* [Assignment] Without the pictures, give the records again exactly as they appear.

* [Records]
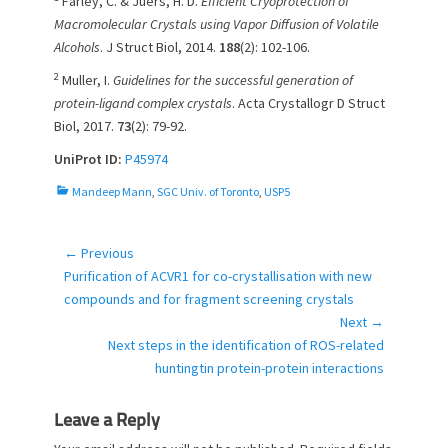
Farley, C. & Juers, H. D.
Efficient Cryoprotection of
Macromolecular Crystals using Vapor Diffusion of Volatile
Alcohols
. J Struct Biol, 2014.
188
(2): 102-106.
2
Muller, I.
Guidelines for the successful generation of
protein-ligand complex crystals
. Acta Crystallogr D Struct
Biol, 2017.
73
(2): 79-92.
UniProt ID:
P45974
C
Mandeep Mann
,
SGC Univ. of Toronto
,
USP5
a
t
e
← Previous
Post
g
Previous
Purification of ACVR1 for co-crystallisation with new
navigation
o
post:
compounds and for fragment screening crystals
r
Next →
i
Next
Next steps in the identification of ROS-related
e
post:
huntingtin protein-protein interactions
s
Leave a Reply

* [Output below]
Farley, C. & Juers, H. D.
Efficient Cryoprotection of
Macromolecular Crystals using Vapor Diffusion of Volatile
Alcohols
. J Struct Biol, 2014.
188
(2): 102-106.
2
Muller, I.
Guidelines for the successful generation of
protein-ligand complex crystals
. Acta Crystallogr D Struct
Biol, 2017.
73
(2): 79-92.
UniProt ID:
P45974
C
Mandeep Mann
,
SGC Univ. of Toronto
,
USP5
a
t
e
← Previous
Post
g
Previous
Purification of ACVR1 for co-crystallisation with new
navigation
o
post:
compounds and for fragment screening crystals
r
Next →
i
Next
Next steps in the identification of ROS-related
e
post:
huntingtin protein-protein interactions
s
Leave a Reply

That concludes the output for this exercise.